2016/05/12

【けんちくのチカラ】常に建築から影響受け新たな「映像芝居」に挑む 現代美術家・束芋さんと東京芸術劇場


 現代美術家の束芋(たばいも)さんは、建築空間との関係の深い映像インスタレーション作品が多い。「多くの作品は与えられた空間をそのまま使うのではなく、建て込みをすることもよくあり、建築に近いイメージがあります。作品づくりは常に建築空間から影響を受けていますね」。自身の作品をそう説明する。このためかかわった建築はたくさんあるが、今回はことし7月のダンス公演『錆からでた実』で初めて演出に挑戦することになり、その上演会場となる東京芸術劇場(シアターイースト)を語ってくれた。ダンサーの森下真樹さんとコラボレーションしてきた同名作品の第3弾で、「身体(ダンス)、音楽、映像が同じレベルに立ち上がって、複雑に絡み合う『映像芝居』を目指しています」と話し、これまでにない斬新な試みとなる。この実験的な「芝居」を実現できる懐の深い劇場は限られており、東京芸術劇場が受け入れてくれたことをとても喜ぶ。
 「私の作品は常に建築から影響を受けていて、厳しい条件の空間、逆に度量の大きい空間のいずれも挑戦になりますし、私の作品を成長させてくれます。7月に公演をさせていただく東京芸術劇場のシアターイーストは、度量の大きい、懐の深い劇場です。演出は私自身初めての経験で、映像や音楽も身体(ダンス)と同様に主役になる今までにない形を目指しているので、『映像芝居』という新しい言葉をつくりました。空間の活用も含めて大きな挑戦になります」

正面入口。ガラス屋根のアトリウムが芸術の拠点としての存在感を印象づける(写真提供:東京芸術劇場)

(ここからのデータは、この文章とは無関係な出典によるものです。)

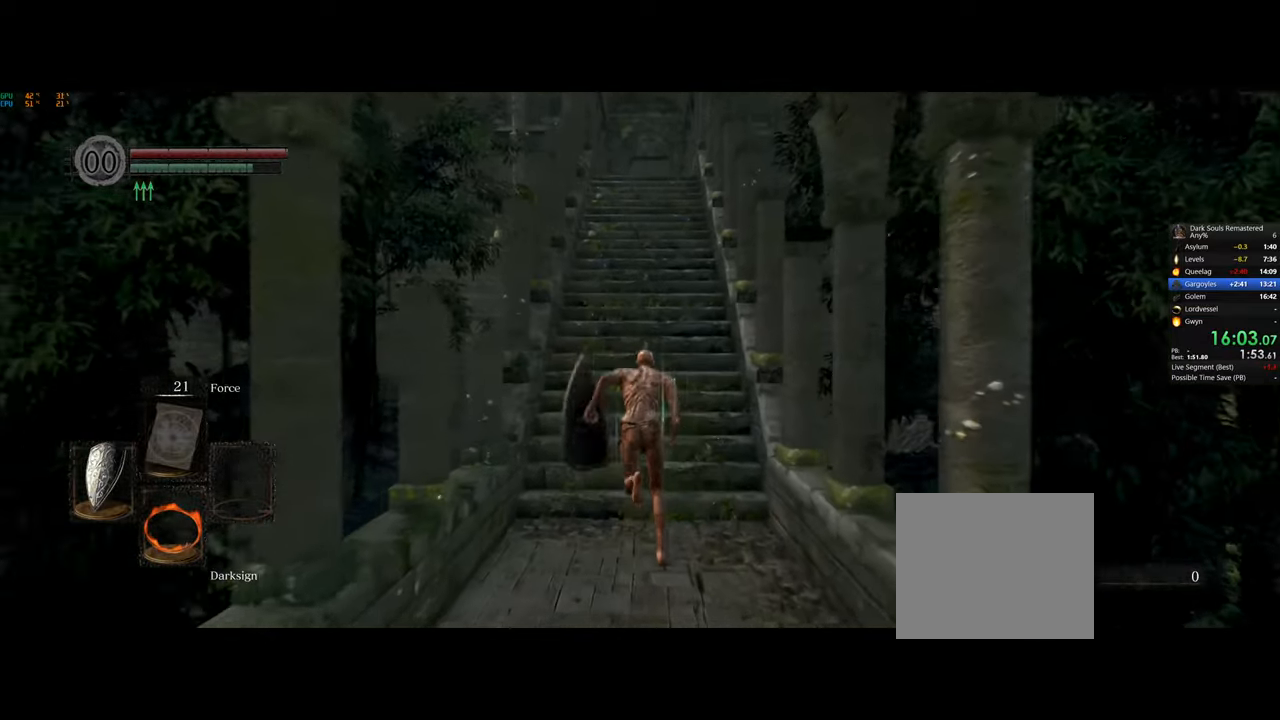
{"buttons": ["CIRCLE"], "left_stick": "up", "right_stick": "center", "events": []}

 東京芸術劇場での演目は『錆からでた実』。2010年に知り合ったダンサーの森下真樹さんとのコラボレーション公演で、13、14年の同名公演の第3弾となる。錆は鉄が酸化して安定した状態にかえろうとする過程。不安定が安定を生み、安定がバランスを崩して不安定を生み、ぐるぐる回って実を結び、また不安定に--。そんなストーリーだ。

◆ 「映像を身体に近付ける」こと
 第1弾が東京都渋谷区の青山円形劇場、第2弾が京都市の京都芸術劇場春秋座で公演。いずれも森下さんを座長としたダンス公演として上演した。
 「森下さんと私は、制作段階でいろいろと話し合って、ダンスに映像を合わせるだけでなく、映像に合わせてダンスを踊るということも少しずつ取り入れてきました」

映像芝居「錆からでた実」試演会(城崎国際アートセンター。4月)
(c)igaki photo studio

 東京芸術劇場の公演では、こうした試みを大胆に導入して、束芋さんがずっと思い続けてきた「映像を身体に近付ける」ことをより明確に描く。
 「映像や音楽は背景という位置付けが一般的ですが、今回は身体、映像、音楽が等価で、すべて主役になって成立する舞台を考えています。映像ですと、例えば最初にスイッチを入れて自動的に流すのではなく、客席側に映像操作のスペースを設けて、私がそこで身体の動きに合わせてライブで映像を出していくことにしています。身体と映像、音楽がより一層複雑に絡み合うことを目指します」
 06年に世界的に有名なダンスカンパニー、バットシェバ舞踊団の芸術監督のオハッド・ナハリンさんに作品を高く評価されて、ダンスとのコラボレーションを初めて手がけた。それがきっかけで舞台の仕事も増えて面白さにひかれていると言う。
 「舞台に張ったスクリーンの映像は、お客さまの席によって現実的に見えにくい場所も出てきます。7月の公演では2枚のスクリーンを使いますが、見えづらさをカバーできるような客席の配置や、その席でしか見えない現象を考えたりしながら、クリエーションを続けているところです。映像も主役にできる『映像芝居』という試みを実現するには、懐の深い劇場が必要でしたが、東京芸術劇場に受け入れていただきとてもうれしいです」

◆つくり込まれた空間がすごく好き
 東京芸術劇場は、建物の存在感がとても強く、建築を中心にした音楽、演劇などの拠点という感じがしているとも話す。
 「入口の大空間のアトリウムが目に入ると、『演劇を見るぞ!』というワクワクした気持ちになるのが素晴らしいですね」

公園から連続するアトリウム空間。右奥に見えるのが5階の大ホールに向かうエスカレーター
(写真提供:東京芸術劇場)

 今の仕事に影響を与えた子どものころの原風景のようなものに、テレビ番組の『8時だョ!全員集合』がある。
 「小学生のころ見た番組です。コントが見たいというよりも、つくり込まれた空間がすごく好きで、舞台が回転して楽団が出てきてアイドルが歌うという舞台の裏側に全然違う世界があるのがすごいと思っていました。しかも生放送で、臨場感に興奮していたのを覚えています。母親はNHKしか見せないという教育方針でしたが、働きに出ていたのでよく見ていました(笑)」
 建築家の永山祐子さんと仲が良く、永山さんが改修設計を手がけた愛媛県宇和島市の木屋旅館という老舗で13年、6カ所に8つのプロジェクターを使い旅館全体を一つの作品に仕上げた映像インスタレーションを発表した。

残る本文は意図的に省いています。